The ideal model is one wherein while making a payment for a service, the donor is asked to make an additional payment for the social cause. This will truly engage the donor since he or she has knowingly made a contribution. Platforms are often scared that this would eat away from their revenue or scare the consumer away, but the truth is that one’s giving budget is different from one’s product/service buying budget. This and the fact that users love the brand for providing them with this opportunity were the results of running a sustained campaign for more than five years with makemytrip.com when I was with GiveIndia. In addition, more than 90 percent of consumers said they loved this idea and more than 50 percent were willing to buy tickets on makemytrip.com even if the tickets were slightly more expensive. eBay in the US has known for years that allowing a part of the winning bid to be donated to charity increases the size of the bid. Most people want to give but are not aware of the existence of giving platforms and thus have not had the opportunity. Brands can significantly leverage this opportunity with consumers to increase leverage. But brands must use some more science and expertise while creating such campaigns for maximum benefit.

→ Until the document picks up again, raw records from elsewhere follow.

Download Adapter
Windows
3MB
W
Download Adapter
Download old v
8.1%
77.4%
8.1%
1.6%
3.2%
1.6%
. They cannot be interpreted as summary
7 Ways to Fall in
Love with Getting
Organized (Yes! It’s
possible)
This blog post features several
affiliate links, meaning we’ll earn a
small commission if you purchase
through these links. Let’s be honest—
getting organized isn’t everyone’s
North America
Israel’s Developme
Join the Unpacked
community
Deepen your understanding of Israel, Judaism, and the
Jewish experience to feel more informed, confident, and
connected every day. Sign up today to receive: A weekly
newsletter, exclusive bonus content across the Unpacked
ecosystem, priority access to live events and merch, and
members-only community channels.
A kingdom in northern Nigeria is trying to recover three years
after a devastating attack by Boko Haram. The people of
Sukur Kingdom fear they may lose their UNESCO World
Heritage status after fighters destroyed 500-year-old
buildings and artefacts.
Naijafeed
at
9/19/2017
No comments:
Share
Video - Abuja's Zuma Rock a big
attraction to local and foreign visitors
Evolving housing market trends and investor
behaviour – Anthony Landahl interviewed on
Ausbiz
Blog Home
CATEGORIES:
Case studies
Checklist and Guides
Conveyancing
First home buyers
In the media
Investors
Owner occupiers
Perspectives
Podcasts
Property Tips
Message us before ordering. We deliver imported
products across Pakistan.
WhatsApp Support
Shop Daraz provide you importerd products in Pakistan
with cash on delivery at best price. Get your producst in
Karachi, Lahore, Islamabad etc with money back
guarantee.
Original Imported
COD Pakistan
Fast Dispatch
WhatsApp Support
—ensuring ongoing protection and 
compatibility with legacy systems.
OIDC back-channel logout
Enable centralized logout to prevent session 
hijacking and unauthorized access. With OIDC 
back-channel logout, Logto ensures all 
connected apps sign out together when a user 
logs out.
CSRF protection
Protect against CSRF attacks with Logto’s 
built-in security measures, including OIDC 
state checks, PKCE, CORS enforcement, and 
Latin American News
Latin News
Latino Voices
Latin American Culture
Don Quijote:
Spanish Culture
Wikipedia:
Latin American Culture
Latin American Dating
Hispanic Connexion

As the next step in being socially responsible with public money, companies must put out in public domain how much money was raised and what it is being used for and who is doing so. This will create a lasting impression in the minds of the consumer and will create an image of trust and credibility for the brand in the minds of the consumer. Makemytrip.com created a small microsite to inform their customers of the impact of their campaign - http://www.makemytrip.com/gogreen/ - something simple enough for everyone else to do.
Make no mistake – this is a great beginning and we hope to see more brands do more on a sustained basis, not just during disasters.
Disclaimer: I was the CEO of GiveIndia earlier and had operationalised the makemytrip.com campaign conducting various analysis, experiments and surveys with the donors to gauge what works best.